MATERIAL SUPPLIED:
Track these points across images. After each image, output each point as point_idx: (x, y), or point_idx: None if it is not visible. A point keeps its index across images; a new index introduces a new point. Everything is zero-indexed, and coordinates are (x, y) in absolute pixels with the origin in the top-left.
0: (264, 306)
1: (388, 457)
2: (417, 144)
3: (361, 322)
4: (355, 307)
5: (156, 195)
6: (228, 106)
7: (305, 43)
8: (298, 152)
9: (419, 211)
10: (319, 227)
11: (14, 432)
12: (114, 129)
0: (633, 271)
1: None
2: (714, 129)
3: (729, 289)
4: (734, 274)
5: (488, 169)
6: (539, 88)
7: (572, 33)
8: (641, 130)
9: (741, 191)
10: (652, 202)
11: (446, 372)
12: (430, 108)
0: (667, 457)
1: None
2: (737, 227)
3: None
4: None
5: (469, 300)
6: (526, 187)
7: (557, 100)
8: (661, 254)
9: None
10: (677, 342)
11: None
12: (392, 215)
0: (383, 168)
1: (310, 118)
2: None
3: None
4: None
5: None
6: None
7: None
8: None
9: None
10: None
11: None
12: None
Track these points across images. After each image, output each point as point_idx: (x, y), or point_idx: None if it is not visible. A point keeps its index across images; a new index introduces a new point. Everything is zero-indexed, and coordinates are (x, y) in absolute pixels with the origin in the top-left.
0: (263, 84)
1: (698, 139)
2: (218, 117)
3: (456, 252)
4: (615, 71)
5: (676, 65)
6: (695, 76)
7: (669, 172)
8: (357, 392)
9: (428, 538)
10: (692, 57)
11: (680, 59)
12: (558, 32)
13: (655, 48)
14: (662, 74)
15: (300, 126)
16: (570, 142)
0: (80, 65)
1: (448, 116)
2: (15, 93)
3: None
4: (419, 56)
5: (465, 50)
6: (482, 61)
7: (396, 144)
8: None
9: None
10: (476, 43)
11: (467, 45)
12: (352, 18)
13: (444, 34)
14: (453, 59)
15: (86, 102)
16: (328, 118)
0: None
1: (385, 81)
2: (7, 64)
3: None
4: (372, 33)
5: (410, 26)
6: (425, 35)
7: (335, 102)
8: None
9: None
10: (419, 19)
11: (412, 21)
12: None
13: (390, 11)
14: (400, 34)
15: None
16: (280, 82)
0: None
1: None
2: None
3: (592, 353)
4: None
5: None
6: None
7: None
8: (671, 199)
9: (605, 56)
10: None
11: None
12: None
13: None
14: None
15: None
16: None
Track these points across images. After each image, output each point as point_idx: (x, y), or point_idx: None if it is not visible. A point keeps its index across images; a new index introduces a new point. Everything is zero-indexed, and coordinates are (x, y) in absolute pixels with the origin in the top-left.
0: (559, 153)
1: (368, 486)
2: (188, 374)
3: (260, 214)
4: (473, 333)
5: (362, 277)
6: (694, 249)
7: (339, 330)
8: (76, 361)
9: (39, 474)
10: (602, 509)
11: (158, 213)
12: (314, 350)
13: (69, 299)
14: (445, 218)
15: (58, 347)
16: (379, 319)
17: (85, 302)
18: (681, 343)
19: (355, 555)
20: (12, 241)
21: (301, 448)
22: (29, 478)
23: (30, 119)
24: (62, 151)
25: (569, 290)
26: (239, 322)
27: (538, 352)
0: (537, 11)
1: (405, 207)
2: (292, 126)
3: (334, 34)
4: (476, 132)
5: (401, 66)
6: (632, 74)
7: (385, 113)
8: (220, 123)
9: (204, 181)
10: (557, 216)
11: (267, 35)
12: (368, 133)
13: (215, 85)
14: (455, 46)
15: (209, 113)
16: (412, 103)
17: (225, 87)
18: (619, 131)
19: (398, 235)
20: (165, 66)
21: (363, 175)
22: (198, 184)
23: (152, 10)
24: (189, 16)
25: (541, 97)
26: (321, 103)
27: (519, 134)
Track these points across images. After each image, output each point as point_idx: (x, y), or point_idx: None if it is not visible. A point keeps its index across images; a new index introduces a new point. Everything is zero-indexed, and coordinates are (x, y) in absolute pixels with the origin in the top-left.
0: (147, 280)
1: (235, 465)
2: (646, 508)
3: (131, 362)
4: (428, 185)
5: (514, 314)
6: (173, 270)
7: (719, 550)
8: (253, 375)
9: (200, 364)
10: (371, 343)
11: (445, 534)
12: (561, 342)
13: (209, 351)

WRITTEN REQUEST: Copy out every one of the items above word for word, changing nothing and leaving nothing out.

RESULT OF THE TASK:
Track these points across images. After each image, output each point as point_idx: (x, y), or point_idx: None if it is not visible. A point keeps its index across images; a new index introduces a new point. Everything is zero-indexed, and coordinates are (x, y) in absolute pixels with the origin in the top-left.
0: (264, 306)
1: (388, 457)
2: (417, 144)
3: (361, 322)
4: (355, 307)
5: (156, 195)
6: (228, 106)
7: (305, 43)
8: (298, 152)
9: (419, 211)
10: (319, 227)
11: (14, 432)
12: (114, 129)
0: (633, 271)
1: None
2: (714, 129)
3: (729, 289)
4: (734, 274)
5: (488, 169)
6: (539, 88)
7: (572, 33)
8: (641, 130)
9: (741, 191)
10: (652, 202)
11: (446, 372)
12: (430, 108)
0: (667, 457)
1: None
2: (737, 227)
3: None
4: None
5: (469, 300)
6: (526, 187)
7: (557, 100)
8: (661, 254)
9: None
10: (677, 342)
11: None
12: (392, 215)
0: (383, 168)
1: (310, 118)
2: None
3: None
4: None
5: None
6: None
7: None
8: None
9: None
10: None
11: None
12: None
Track these points across images. After each image, output each point as point_idx: (x, y), or point_idx: None if it is not visible. A point keeps its index across images; a new index introduces a new point. Everything is zero-indexed, and coordinates are (x, y) in absolute pixels with the origin in the top-left.
0: (263, 84)
1: (698, 139)
2: (218, 117)
3: (456, 252)
4: (615, 71)
5: (676, 65)
6: (695, 76)
7: (669, 172)
8: (357, 392)
9: (428, 538)
10: (692, 57)
11: (680, 59)
12: (558, 32)
13: (655, 48)
14: (662, 74)
15: (300, 126)
16: (570, 142)
0: (80, 65)
1: (448, 116)
2: (15, 93)
3: None
4: (419, 56)
5: (465, 50)
6: (482, 61)
7: (396, 144)
8: None
9: None
10: (476, 43)
11: (467, 45)
12: (352, 18)
13: (444, 34)
14: (453, 59)
15: (86, 102)
16: (328, 118)
0: None
1: (385, 81)
2: (7, 64)
3: None
4: (372, 33)
5: (410, 26)
6: (425, 35)
7: (335, 102)
8: None
9: None
10: (419, 19)
11: (412, 21)
12: None
13: (390, 11)
14: (400, 34)
15: None
16: (280, 82)
0: None
1: None
2: None
3: (592, 353)
4: None
5: None
6: None
7: None
8: (671, 199)
9: (605, 56)
10: None
11: None
12: None
13: None
14: None
15: None
16: None
Track these points across images. After each image, output each point as point_idx: (x, y), or point_idx: None if it is not visible. A point keeps its index across images; a new index introduces a new point. Everything is zero-indexed, and coordinates are (x, y) in absolute pixels with the origin in the top-left.
0: (559, 153)
1: (368, 486)
2: (188, 374)
3: (260, 214)
4: (473, 333)
5: (362, 277)
6: (694, 249)
7: (339, 330)
8: (76, 361)
9: (39, 474)
10: (602, 509)
11: (158, 213)
12: (314, 350)
13: (69, 299)
14: (445, 218)
15: (58, 347)
16: (379, 319)
17: (85, 302)
18: (681, 343)
19: (355, 555)
20: (12, 241)
21: (301, 448)
22: (29, 478)
23: (30, 119)
24: (62, 151)
25: (569, 290)
26: (239, 322)
27: (538, 352)
0: (537, 11)
1: (405, 207)
2: (292, 126)
3: (334, 34)
4: (476, 132)
5: (401, 66)
6: (632, 74)
7: (385, 113)
8: (220, 123)
9: (204, 181)
10: (557, 216)
11: (267, 35)
12: (368, 133)
13: (215, 85)
14: (455, 46)
15: (209, 113)
16: (412, 103)
17: (225, 87)
18: (619, 131)
19: (398, 235)
20: (165, 66)
21: (363, 175)
22: (198, 184)
23: (152, 10)
24: (189, 16)
25: (541, 97)
26: (321, 103)
27: (519, 134)
Track these points across images. After each image, output each point as point_idx: (x, y), or point_idx: None if it is not visible. A point keeps its index across images; a new index introduces a new point. Everything is zero-indexed, and coordinates are (x, y) in absolute pixels with the origin in the top-left.
0: (147, 280)
1: (235, 465)
2: (646, 508)
3: (131, 362)
4: (428, 185)
5: (514, 314)
6: (173, 270)
7: (719, 550)
8: (253, 375)
9: (200, 364)
10: (371, 343)
11: (445, 534)
12: (561, 342)
13: (209, 351)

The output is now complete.